3. The Market Is Enthusiastically Embracing the Intelligentization of Medical Devices
Overall Scale: The Leap From Hundreds of Millions to Tens of Billions
Data from the China Medical Equipment Association shows that China’s medical equipment market reached RMB 1.44 trillion (≈ USD 200 billion) in 2025, up approximately 7% year-on-year. According to research by Rong Zhong Consulting, AI standalone software (SaMD) recorded a compound annual growth rate of 260% from 2020 to 2024, with a market size of approximately RMB 4.8 billion (≈ USD 667 million) in 2025; AI embedded software (SiMD) had a compound annual growth rate of 43%, with a market size of RMB 49.5 billion (≈ USD 6.88 billion) in 2025. By 2030, the penetration rate of SiMD in assisted diagnostic devices is expected to exceed 90%.
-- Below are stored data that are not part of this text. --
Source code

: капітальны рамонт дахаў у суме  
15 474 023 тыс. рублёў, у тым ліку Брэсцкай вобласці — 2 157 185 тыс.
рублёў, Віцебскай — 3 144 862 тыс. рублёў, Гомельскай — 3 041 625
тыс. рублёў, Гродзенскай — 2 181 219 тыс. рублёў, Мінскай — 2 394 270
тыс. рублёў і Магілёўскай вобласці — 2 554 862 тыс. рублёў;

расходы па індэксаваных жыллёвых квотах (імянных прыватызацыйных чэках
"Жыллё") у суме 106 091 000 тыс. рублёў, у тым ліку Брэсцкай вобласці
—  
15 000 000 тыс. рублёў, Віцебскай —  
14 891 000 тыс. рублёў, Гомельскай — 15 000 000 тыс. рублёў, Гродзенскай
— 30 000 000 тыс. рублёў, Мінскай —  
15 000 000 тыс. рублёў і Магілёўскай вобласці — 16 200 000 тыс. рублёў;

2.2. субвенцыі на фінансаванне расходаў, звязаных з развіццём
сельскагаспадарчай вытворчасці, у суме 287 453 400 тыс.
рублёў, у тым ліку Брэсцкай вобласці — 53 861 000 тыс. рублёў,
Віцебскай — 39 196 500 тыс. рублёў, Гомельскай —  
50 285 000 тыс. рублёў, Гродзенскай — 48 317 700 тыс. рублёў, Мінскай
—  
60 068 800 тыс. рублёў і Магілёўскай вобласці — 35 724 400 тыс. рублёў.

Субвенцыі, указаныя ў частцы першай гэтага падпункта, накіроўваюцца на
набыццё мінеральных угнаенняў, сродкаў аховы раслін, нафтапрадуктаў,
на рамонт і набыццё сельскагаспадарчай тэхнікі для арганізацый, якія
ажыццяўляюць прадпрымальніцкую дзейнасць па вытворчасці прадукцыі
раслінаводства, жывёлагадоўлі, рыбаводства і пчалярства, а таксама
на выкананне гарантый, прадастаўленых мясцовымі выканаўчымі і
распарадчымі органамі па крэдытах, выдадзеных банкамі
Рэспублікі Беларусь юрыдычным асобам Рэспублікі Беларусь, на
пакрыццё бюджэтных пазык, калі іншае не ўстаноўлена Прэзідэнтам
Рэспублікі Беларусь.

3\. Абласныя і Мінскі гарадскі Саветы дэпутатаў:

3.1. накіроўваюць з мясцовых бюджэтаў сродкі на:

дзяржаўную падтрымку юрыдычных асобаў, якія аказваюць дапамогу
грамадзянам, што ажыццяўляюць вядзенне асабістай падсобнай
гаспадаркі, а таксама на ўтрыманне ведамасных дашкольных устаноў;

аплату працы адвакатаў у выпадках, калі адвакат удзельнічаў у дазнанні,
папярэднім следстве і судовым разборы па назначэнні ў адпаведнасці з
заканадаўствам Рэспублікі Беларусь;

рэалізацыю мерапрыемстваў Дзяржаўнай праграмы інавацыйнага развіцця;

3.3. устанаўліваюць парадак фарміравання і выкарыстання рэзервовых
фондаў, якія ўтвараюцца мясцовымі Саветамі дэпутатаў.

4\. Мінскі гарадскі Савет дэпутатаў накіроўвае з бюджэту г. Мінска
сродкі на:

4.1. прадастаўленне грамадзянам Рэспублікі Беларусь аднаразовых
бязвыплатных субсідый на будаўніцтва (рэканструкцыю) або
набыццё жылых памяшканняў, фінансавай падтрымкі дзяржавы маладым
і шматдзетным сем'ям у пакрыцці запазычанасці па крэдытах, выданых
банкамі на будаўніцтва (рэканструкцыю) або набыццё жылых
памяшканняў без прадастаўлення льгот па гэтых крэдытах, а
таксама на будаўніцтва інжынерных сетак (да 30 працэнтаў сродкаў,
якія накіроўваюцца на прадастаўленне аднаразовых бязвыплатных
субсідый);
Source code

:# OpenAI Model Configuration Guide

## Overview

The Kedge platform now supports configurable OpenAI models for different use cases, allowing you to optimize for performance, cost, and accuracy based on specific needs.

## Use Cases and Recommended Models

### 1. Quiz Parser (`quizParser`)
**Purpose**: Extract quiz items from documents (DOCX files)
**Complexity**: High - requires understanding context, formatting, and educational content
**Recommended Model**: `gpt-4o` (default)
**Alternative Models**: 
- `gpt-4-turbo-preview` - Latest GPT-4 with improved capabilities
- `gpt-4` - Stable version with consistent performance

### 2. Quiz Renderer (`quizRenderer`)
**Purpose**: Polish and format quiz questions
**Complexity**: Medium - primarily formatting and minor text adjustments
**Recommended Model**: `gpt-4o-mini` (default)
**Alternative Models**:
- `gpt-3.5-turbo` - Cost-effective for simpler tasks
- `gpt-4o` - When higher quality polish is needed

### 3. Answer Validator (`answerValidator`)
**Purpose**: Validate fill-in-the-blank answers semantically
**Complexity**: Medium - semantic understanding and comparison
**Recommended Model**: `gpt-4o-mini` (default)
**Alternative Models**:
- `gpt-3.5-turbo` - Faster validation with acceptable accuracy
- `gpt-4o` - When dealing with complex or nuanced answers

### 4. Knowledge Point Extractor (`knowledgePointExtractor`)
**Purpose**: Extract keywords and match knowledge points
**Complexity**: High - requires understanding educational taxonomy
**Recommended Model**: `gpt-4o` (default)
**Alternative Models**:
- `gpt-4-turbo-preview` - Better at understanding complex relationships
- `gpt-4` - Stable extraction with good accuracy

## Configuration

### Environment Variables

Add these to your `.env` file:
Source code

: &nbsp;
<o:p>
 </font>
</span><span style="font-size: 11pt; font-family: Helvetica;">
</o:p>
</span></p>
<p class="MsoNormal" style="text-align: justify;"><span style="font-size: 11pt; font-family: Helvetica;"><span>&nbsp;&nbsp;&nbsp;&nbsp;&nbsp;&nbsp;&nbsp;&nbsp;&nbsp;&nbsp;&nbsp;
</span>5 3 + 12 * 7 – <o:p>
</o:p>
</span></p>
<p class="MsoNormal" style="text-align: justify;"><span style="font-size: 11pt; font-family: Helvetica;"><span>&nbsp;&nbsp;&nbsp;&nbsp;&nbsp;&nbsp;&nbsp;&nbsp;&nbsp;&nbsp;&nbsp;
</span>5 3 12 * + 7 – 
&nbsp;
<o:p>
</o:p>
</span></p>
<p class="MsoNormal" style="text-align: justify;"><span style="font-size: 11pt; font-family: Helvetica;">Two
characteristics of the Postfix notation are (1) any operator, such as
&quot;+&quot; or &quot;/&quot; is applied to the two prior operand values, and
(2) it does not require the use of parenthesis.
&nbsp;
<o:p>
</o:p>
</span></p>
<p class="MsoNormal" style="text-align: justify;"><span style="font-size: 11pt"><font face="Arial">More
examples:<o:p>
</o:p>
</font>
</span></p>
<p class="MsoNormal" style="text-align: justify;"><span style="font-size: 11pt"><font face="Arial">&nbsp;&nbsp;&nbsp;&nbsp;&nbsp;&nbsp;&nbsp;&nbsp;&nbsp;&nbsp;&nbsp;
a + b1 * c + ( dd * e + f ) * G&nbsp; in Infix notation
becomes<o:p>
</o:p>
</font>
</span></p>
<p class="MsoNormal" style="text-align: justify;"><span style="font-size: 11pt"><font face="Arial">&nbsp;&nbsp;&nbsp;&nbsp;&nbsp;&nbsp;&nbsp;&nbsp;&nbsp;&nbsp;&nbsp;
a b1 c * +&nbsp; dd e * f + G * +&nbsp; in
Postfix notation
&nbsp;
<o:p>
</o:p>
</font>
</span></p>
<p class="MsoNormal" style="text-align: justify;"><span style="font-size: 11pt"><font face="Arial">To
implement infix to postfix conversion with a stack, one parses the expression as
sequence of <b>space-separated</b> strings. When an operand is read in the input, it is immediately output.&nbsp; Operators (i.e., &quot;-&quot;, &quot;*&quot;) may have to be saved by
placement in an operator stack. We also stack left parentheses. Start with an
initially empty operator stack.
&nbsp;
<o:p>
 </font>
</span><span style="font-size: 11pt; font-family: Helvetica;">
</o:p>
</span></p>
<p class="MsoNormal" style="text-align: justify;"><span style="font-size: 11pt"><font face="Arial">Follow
Imaging AI: A RMB 28.5 Billion Market (≈ USD 3.96 Billion), With Reading Time Shortened by 53%
The AI medical imaging market for diagnostic applications grew from less than RMB 1 billion (≈ USD 139 million) in 2020 to RMB 28.5 billion (≈ USD 3.96 billion) in 2025, with a compound annual growth rate of 122%. AI reading time is 53% shorter than manual reading, and detection rates have improved by 17.6%. United Imaging Medical’s “one scan, multiple checks” AI intelligent agent can precisely identify 73 common chest conditions and 43 common brain conditions, and has already been deployed at nearly 30 hospitals across the country. Wandong’s “Lingxi” intelligent agent serves approximately 200 healthcare institutions and processes approximately 1,500 chest X-ray reports daily.
Surgical Robots: A RMB 10.88 Billion Market (≈ USD 1.51 Billion), With Domestic Market Share Surging
China’s surgical robot market is estimated at RMB 10.88 billion (≈ USD 1.51 billion) in 2025, with the potential to reach RMB 28.72 billion (≈ USD 3.99 billion) by 2030. In 2025, a total of 52 surgical robots received domestic approval, of which 23 were orthopedic surgical robots, accounting for more than 44% of the total. Tianzhihang holds a domestic installed market share of more than 40% in orthopedic surgical robots, with cumulative surgical volume exceeding 150,000 procedures; Micro-port Robotics’ laparoscopic robot has accumulated global orders exceeding 160 units. The two domestic medical device giants, United Imaging Medical and Mindray Medical, have also entered or are on the verge of entering the surgical robot battlefield.
Home AI: Starting With a RMB 1,299 Ring (≈ USD 180)
Yuwell’s Health Ring R3 is priced at RMB 1,299 (≈ USD 180) and has already launched on e-commerce platforms — the consumer-side commercial closed loop is accelerating into formation.
AI medical devices are currently at a critical window in which they are transitioning from technology validation to large-scale commercialization. On the policy side, the regulatory approval channel is clear and the healthcare insurance billing pathway is defined. On the industry side, leading enterprises have already formed an integrated model of “hardware + software + data + services.” It is foreseeable that over the next few years, AI medical devices will move from “single-point breakthroughs” toward “full-process penetration,” and from “in-hospital exclusive use” to “out-of-hospital popularization.” With 2026 marking the inaugural year of implementation for the healthcare insurance billing establishment guidelines, the industry is poised to formally enter a period of rapid development.

[Disclaimer]: The above content reflects analysis of publicly available information, expert insights, and BCC research. It does not constitute investment advice. BCC is not responsible for any losses resulting from reliance on the views expressed herein. Investors should exercise caution.